On August 1, the D.C. Circuit Court of Appeals granted the motion for leave to intervene filed by several state attorneys general and the District of Columbia. As part of that order, the Court ordered “the case shall continue to be held in abeyance. Appellee, appellants, and intervenors are directed to file status reports at 90-day intervals.” A status report was due on or about August 22 after a continuation in May.
A pending court case, House v. Price (née House v. Burwell — and so much turns on the name change), has given the administration a bomb it could use to blow up insurance markets across the country. At stake is the legality of the payments the federal government makes to insurance companies to help cover the medical expenses of low-income people.

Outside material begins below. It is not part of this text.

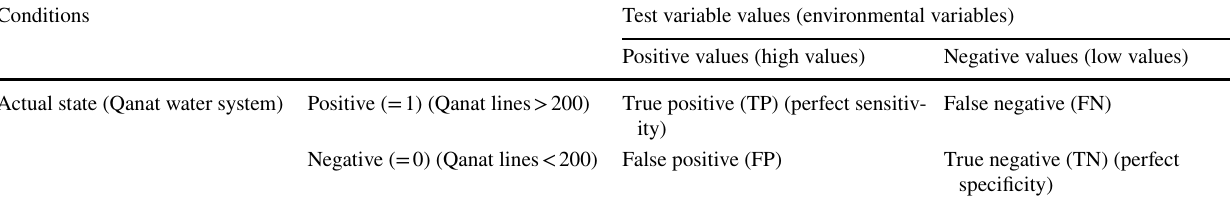
Table 3 Confusion matrix of the study based on the major hydrological basins Conditions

If Obama’s appeal continues, then the payments continue. But if President Trump or Attorney General Jeff Sessions were to decide not to continue the appeal, that’s a game changer.
By moving to defuse House v. Price, the Trump administration could signal that it means to make the best of Obamacare. At the same time, however, the case may represent the last best chance to rip the statute up from the roots. Skittish insurers are watching closely to see what the administration will do. Time is short: Insurers will have to decide very soon whether they want to participate on Obamacare’s exchanges in 2018.
Without the subsidies, insurance markets could quickly unravel. Even more insurers could withdraw from the public marketplaces where more than 10 million Americans obtained coverage last year.